Eine wichtige Rolle spielen in diesem Zusammenhang Fleisch- und Milchersatzprodukte. Der Markt für diese Erzeugnisse boomt; laut einer Studie der Organisation Good Food Institute Europe GFI hat alleine bei Fleischalternativen zwischen 2020 und 2022 eine Umsatzsteigerung von 41 Prozent stattgefunden. In keinem westeuropäischen Land seien die Umsätze dabei so stark gestiegen wie in Deutschland, betont das GFI. Ob die Produkte gut für die Gesundheit sind, ist ein Streitthema: Zu verarbeitet, zu viel Zucker, zu viele Aromen – das kritisiert die Verbraucherorganisation Foodwatch.
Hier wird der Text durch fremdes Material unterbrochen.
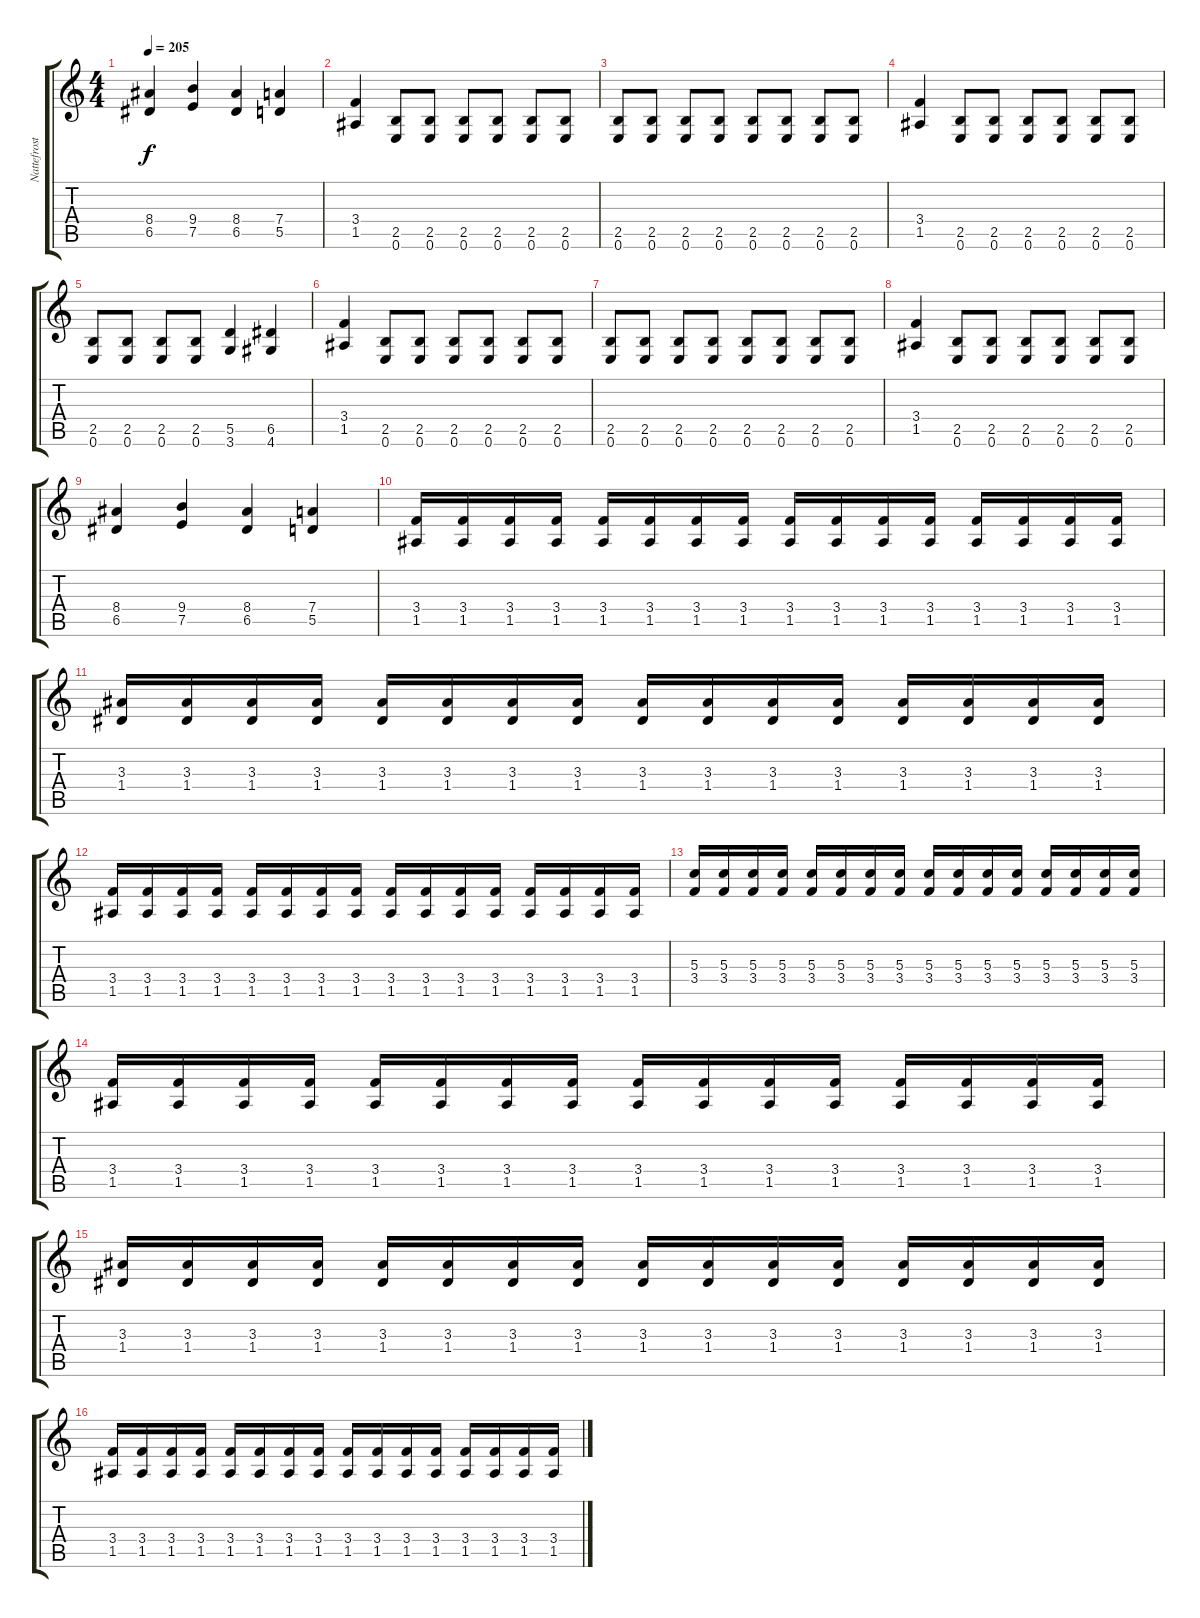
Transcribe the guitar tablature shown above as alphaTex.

\track ("Nattefrost" "Nattefrost") {instrument distortionguitar}
\staff {score tabs}
\tuning (E4 B3 G3 D3 A2 E2) {hide}
\ts (4 4)
\tempo 205
\clef g2
\ks c
(8.4 6.5).4{dy f} (9.4 7.5).4 (8.4 6.5).4 (7.4 5.5).4 |
(3.4 1.5).4 (2.5 0.6).8 (2.5 0.6).8 (2.5 0.6).8 (2.5 0.6).8 (2.5 0.6).8 (2.5 0.6).8 |
(2.5 0.6).8 (2.5 0.6).8 (2.5 0.6).8 (2.5 0.6).8 (2.5 0.6).8 (2.5 0.6).8 (2.5 0.6).8 (2.5 0.6).8 |
(3.4 1.5).4 (2.5 0.6).8 (2.5 0.6).8 (2.5 0.6).8 (2.5 0.6).8 (2.5 0.6).8 (2.5 0.6).8 |
(2.5 0.6).8 (2.5 0.6).8 (2.5 0.6).8 (2.5 0.6).8 (5.5 3.6).4 (6.5 4.6).4 |
(3.4 1.5).4 (2.5 0.6).8 (2.5 0.6).8 (2.5 0.6).8 (2.5 0.6).8 (2.5 0.6).8 (2.5 0.6).8 |
(2.5 0.6).8 (2.5 0.6).8 (2.5 0.6).8 (2.5 0.6).8 (2.5 0.6).8 (2.5 0.6).8 (2.5 0.6).8 (2.5 0.6).8 |
(3.4 1.5).4 (2.5 0.6).8 (2.5 0.6).8 (2.5 0.6).8 (2.5 0.6).8 (2.5 0.6).8 (2.5 0.6).8 |
(8.4 6.5).4 (9.4 7.5).4 (8.4 6.5).4 (7.4 5.5).4 |
(3.4 1.5).16 (3.4 1.5).16 (3.4 1.5).16 (3.4 1.5).16 (3.4 1.5).16 (3.4 1.5).16 (3.4 1.5).16 (3.4 1.5).16 (3.4 1.5).16 (3.4 1.5).16 (3.4 1.5).16 (3.4 1.5).16 (3.4 1.5).16 (3.4 1.5).16 (3.4 1.5).16 (3.4 1.5).16 |
(3.3 1.4).16 (3.3 1.4).16 (3.3 1.4).16 (3.3 1.4).16 (3.3 1.4).16 (3.3 1.4).16 (3.3 1.4).16 (3.3 1.4).16 (3.3 1.4).16 (3.3 1.4).16 (3.3 1.4).16 (3.3 1.4).16 (3.3 1.4).16 (3.3 1.4).16 (3.3 1.4).16 (3.3 1.4).16 |
(3.4 1.5).16 (3.4 1.5).16 (3.4 1.5).16 (3.4 1.5).16 (3.4 1.5).16 (3.4 1.5).16 (3.4 1.5).16 (3.4 1.5).16 (3.4 1.5).16 (3.4 1.5).16 (3.4 1.5).16 (3.4 1.5).16 (3.4 1.5).16 (3.4 1.5).16 (3.4 1.5).16 (3.4 1.5).16 |
(5.3 3.4).16 (5.3 3.4).16 (5.3 3.4).16 (5.3 3.4).16 (5.3 3.4).16 (5.3 3.4).16 (5.3 3.4).16 (5.3 3.4).16 (5.3 3.4).16 (5.3 3.4).16 (5.3 3.4).16 (5.3 3.4).16 (5.3 3.4).16 (5.3 3.4).16 (5.3 3.4).16 (5.3 3.4).16 |
(3.4 1.5).16 (3.4 1.5).16 (3.4 1.5).16 (3.4 1.5).16 (3.4 1.5).16 (3.4 1.5).16 (3.4 1.5).16 (3.4 1.5).16 (3.4 1.5).16 (3.4 1.5).16 (3.4 1.5).16 (3.4 1.5).16 (3.4 1.5).16 (3.4 1.5).16 (3.4 1.5).16 (3.4 1.5).16 |
(3.3 1.4).16 (3.3 1.4).16 (3.3 1.4).16 (3.3 1.4).16 (3.3 1.4).16 (3.3 1.4).16 (3.3 1.4).16 (3.3 1.4).16 (3.3 1.4).16 (3.3 1.4).16 (3.3 1.4).16 (3.3 1.4).16 (3.3 1.4).16 (3.3 1.4).16 (3.3 1.4).16 (3.3 1.4).16 |
(3.4 1.5).16 (3.4 1.5).16 (3.4 1.5).16 (3.4 1.5).16 (3.4 1.5).16 (3.4 1.5).16 (3.4 1.5).16 (3.4 1.5).16 (3.4 1.5).16 (3.4 1.5).16 (3.4 1.5).16 (3.4 1.5).16 (3.4 1.5).16 (3.4 1.5).16 (3.4 1.5).16 (3.4 1.5).16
Aus ernährungswissenschaftlicher Sicht gestaltet sich die Debatte allerdings ein wenig komplexer.

Fleischersatzprodukte liefern mehr Ballaststoffe

Marie Lengert hat in einem Masterpraktikum an der Universität Lübeck 188 Fleischersatz- und 151 Fleischprodukte analysiert und verglichen. Und zwar jeweils innerhalb derselben Produktkategorie, sprich: vegane Bratwurst wurde mit normaler verglichen und veganes Hack mit Hack aus Fleisch. Was die Makronährstoffe angeht, stehen Produkte aus Fleisch nicht besser da, ganz im Gegenteil: "Fleischersatzprodukte haben weniger gesättigte Fettsäuren, was vorteilhaft für die Gesundheit ist", sagt Lengert. Auch der Gesamtfettanteil sei in den tierfreien Alternativen niedriger.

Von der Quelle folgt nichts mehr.